Sam Everington, a GP in Tower Hamlets, in east London, who chairs a health commissioning body for the capital, said schools were a particular worry in terms of the virus being spread among students and then passed to older relatives in a household.
“We need to think very seriously about Christmas and new year,” he told the BBC. “Everyone needs to think seriously about the risk that poses with more than one household.”
UK coronavirus cases
Boris Johnson also faces dissent from his own Conservative backbenches, with the Tory former defence minister Tobias Ellwood asking the health secretary, Matt Hancock, in the Commons to review the Christmas plan, “so we don’t begin the new year with a third wave.”
Ellwood said: “2020 has been the most testing of years, 2021 should be different because of that vaccine. My concern is letting down our guard for five days during Christmas could be very dangerous indeed.

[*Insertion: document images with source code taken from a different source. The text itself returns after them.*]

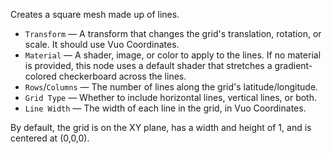 Creates a square mesh made up of lines.

- `Transform` — A transform that changes the grid's translation, rotation, or scale. It should use Vuo Coordinates.
- `Material` — A shader, image, or color to apply to the lines. If no material is provided, this node uses a default shader that stretches a gradient-colored checkerboard across the lines.
- `Rows`/`Columns` — The number of lines along the grid's latitude/longitude.
- `Grid Type` — Whether to include horizontal lines, vertical lines, or both.
- `Line Width` — The width of each line in the grid, in Vuo Coordinates.

By default, the grid is on the XY plane, has a width and height of 1, and is centered at (0,0,0).
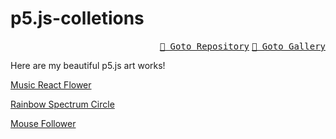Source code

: # p5.js-colletions

<div style="text-align: right;">
<kbd><a href="https://github.com/LeoJhonSong/p5.js-colletions">📁 Goto Repository</a></kbd> <kbd><a href="https://leojhonsong.github.io/p5.js-colletions/">🌌 Goto Gallery</a></kbd>
</div>

Here are my beautiful p5.js art works!

[Music React Flower](music-flower/)

[Rainbow Spectrum Circle](spectrum-circle/)

[Mouse Follower](mouse-follower/)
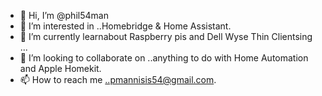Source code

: - 👋 Hi, I’m @phil54man
- 👀 I’m interested in ..Homebridge & Home Assistant.
- 🌱 I’m currently learnabout Raspberry pis and Dell Wyse Thin Clientsing ...
- 💞️ I’m looking to collaborate on ..anything to do with Home Automation and Apple Homekit.
- 📫 How to reach me ..pmannisis54@gmail.com.

<!---
phil54man/phil54man is a ✨ special ✨ repository because its `README.md` (this file) appears on your GitHub profile.
You can click the Preview link to take a look at your changes.
--->
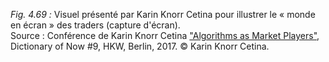 *Fig. 4.69 :* Visuel présenté par Karin Knorr Cetina pour illustrer le « monde en écran » des traders (capture d'écran).  
Source : Conférence de Karin Knorr Cetina ["Algorithms as Market Players"](https://www.youtube.com/watch?v=YdEzbidxjtM), Dictionary of Now #9, HKW, Berlin, 2017. © Karin Knorr Cetina.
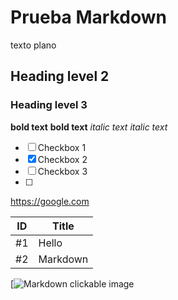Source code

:# Prueba Markdown
texto plano
## Heading level 2
### Heading level 3
**bold text**
__bold text__
*italic text*
_italic text_

- [ ] Checkbox 1
- [x] Checkbox 2
- [ ] Checkbox 3
- [ ] 
<https://google.com>

| ID | Title |
|---|------|
|#1 | Hello |
|#2 | Markdown |

[![Markdown clickable image](https://www.gamedesigning.org/wp-content/uploads/2015/09/A45.jpg)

Stephen Hammond, the Conservative MP for Wimbledon in south-west London, called separately for urgent action on transmission in schools.
“I’ve been of the view for at least a week now, looking at my local area, that schools should have been closed last Friday,” he told BBC Radio 4. “With only three days left till the end of term we should make that decision today.
“I also think we should think very carefully about how quickly they should open after Christmas, and potentially, about two weeks of online learning.”
Hammond, however, did not argue for a change to the Christmas rules, saying this should be “a personal decision”.
He said: “I think a lot of people will probably now decide that, actually, they don’t want to take that risk. So I think a lot of people will take that decision for themselves, and I think that’s probably the right way.”